> REQUIRED WORK: Put each line of the records into a JSON list of strings, one string per line, leaving out blank lines.

> TASK MATERIAL:

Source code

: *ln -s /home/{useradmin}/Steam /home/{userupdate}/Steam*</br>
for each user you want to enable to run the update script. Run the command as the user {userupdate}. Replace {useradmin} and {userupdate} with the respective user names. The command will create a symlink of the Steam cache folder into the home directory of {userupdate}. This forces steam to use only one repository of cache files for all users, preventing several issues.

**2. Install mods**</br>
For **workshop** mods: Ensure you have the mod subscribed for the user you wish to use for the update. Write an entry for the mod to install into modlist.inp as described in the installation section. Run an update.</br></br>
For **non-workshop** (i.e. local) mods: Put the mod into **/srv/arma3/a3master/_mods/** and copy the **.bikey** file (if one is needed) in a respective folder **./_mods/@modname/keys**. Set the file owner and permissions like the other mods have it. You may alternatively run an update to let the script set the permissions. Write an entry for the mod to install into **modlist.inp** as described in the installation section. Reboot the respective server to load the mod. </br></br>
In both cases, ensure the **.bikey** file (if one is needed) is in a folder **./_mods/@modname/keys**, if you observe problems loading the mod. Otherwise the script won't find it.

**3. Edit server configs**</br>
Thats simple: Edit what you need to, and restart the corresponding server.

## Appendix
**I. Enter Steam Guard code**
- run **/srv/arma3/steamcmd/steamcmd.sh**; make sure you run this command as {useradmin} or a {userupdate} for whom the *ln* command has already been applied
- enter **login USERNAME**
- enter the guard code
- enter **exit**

> ANSWER BOX:
[
  "Source code",
  ": *ln -s /home/{useradmin}/Steam /home/{userupdate}/Steam*</br>",
  "for each user you want to enable to run the update script. Run the command as the user {userupdate}. Replace {useradmin} and {userupdate} with the respective user names. The command will create a symlink of the Steam cache folder into the home directory of {userupdate}. This forces steam to use only one repository of cache files for all users, preventing several issues.",
  "**2. Install mods**</br>",
  "For **workshop** mods: Ensure you have the mod subscribed for the user you wish to use for the update. Write an entry for the mod to install into modlist.inp as described in the installation section. Run an update.</br></br>",
  "For **non-workshop** (i.e. local) mods: Put the mod into **/srv/arma3/a3master/_mods/** and copy the **.bikey** file (if one is needed) in a respective folder **./_mods/@modname/keys**. Set the file owner and permissions like the other mods have it. You may alternatively run an update to let the script set the permissions. Write an entry for the mod to install into **modlist.inp** as described in the installation section. Reboot the respective server to load the mod. </br></br>",
  "In both cases, ensure the **.bikey** file (if one is needed) is in a folder **./_mods/@modname/keys**, if you observe problems loading the mod. Otherwise the script won't find it.",
  "**3. Edit server configs**</br>",
  "Thats simple: Edit what you need to, and restart the corresponding server.",
  "## Appendix",
  "**I. Enter Steam Guard code**",
  "- run **/srv/arma3/steamcmd/steamcmd.sh**; make sure you run this command as {useradmin} or a {userupdate} for whom the *ln* command has already been applied",
  "- enter **login USERNAME**",
  "- enter the guard code",
  "- enter **exit**"
]